Rewrite the part that opens with the line containing "Naar de homepage van Rijksoverheid" and closes with the line containing "offen. Het gaat daarbij om de oprichting en" as a Markdown table with the columns Row and Text. Give each line a row number and leave out any blank lines.

(SUPPLIED ENTRIES)

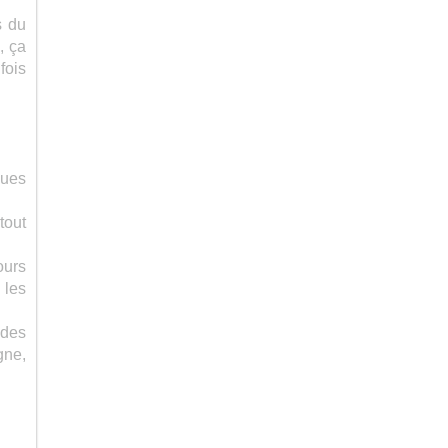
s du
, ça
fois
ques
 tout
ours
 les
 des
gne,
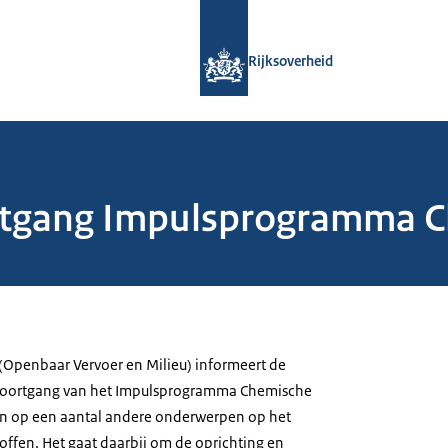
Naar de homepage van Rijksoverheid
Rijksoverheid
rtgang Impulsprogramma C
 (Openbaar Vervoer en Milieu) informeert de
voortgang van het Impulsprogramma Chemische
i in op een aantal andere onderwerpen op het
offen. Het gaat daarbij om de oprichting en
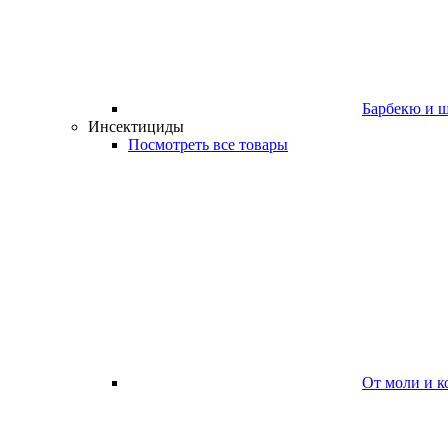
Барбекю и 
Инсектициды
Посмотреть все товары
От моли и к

(End SUPPLIED ENTRIES)
(SUPPLIED ENTRIES)

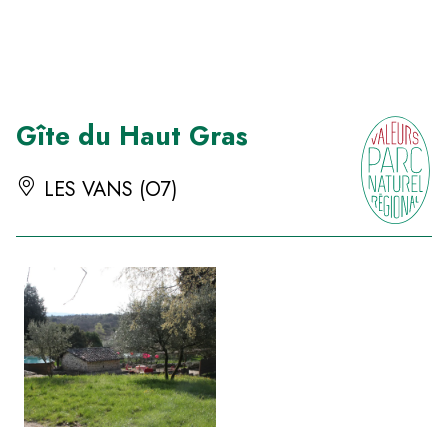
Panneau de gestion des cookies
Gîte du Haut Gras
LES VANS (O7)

(End SUPPLIED ENTRIES)
(SUPPLIED ENTRIES)

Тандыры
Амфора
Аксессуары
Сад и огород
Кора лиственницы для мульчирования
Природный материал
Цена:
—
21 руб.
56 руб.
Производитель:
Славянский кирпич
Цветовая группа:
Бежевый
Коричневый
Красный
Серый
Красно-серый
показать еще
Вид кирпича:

(End SUPPLIED ENTRIES)

**OUTPUT FOR THIS EXERCISE**
| Row | Text |
|---|---|
| 1 | Naar de homepage van Rijksoverheid |
| 2 | Rijksoverheid |
| 3 | rtgang Impulsprogramma C |
| 4 |  (Openbaar Vervoer en Milieu) informeert de |
| 5 | voortgang van het Impulsprogramma Chemische |
| 6 | i in op een aantal andere onderwerpen op het |
| 7 | offen. Het gaat daarbij om de oprichting en |